**TASK DETAILS**
Return exactly those lines of the material below that fall between the line holding "涉及政企、学校、医院、金融、文旅、酒店等多个行业。" and the line holding "光 源：200W高显指LEDCOB", inclusive.

**RECORDS FOR THE TASK**

***

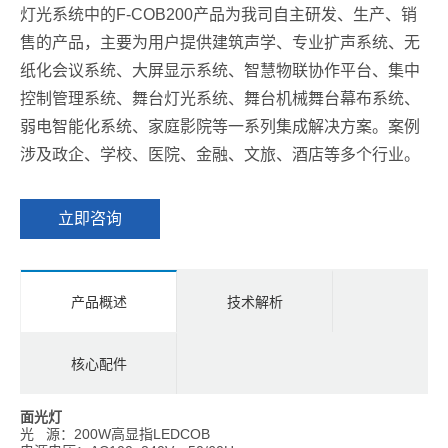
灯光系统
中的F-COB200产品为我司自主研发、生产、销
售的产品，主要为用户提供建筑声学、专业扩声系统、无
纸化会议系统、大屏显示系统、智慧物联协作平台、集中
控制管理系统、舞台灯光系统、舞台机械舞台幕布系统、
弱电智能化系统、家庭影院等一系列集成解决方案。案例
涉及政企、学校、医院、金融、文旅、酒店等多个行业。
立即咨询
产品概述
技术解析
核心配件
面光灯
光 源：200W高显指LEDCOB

***

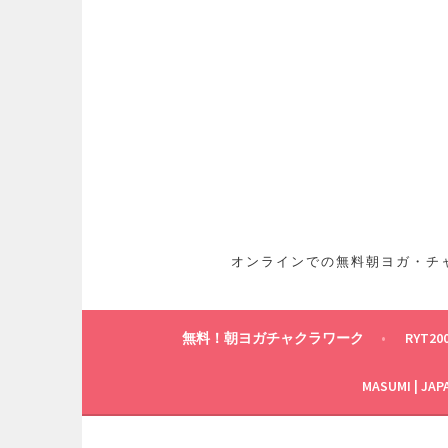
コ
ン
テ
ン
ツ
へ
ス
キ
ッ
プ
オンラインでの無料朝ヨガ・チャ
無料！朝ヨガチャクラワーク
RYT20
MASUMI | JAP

***

**EXPECTED ANSWER**
涉及政企、学校、医院、金融、文旅、酒店等多个行业。
立即咨询
产品概述
技术解析
核心配件
面光灯
光 源：200W高显指LEDCOB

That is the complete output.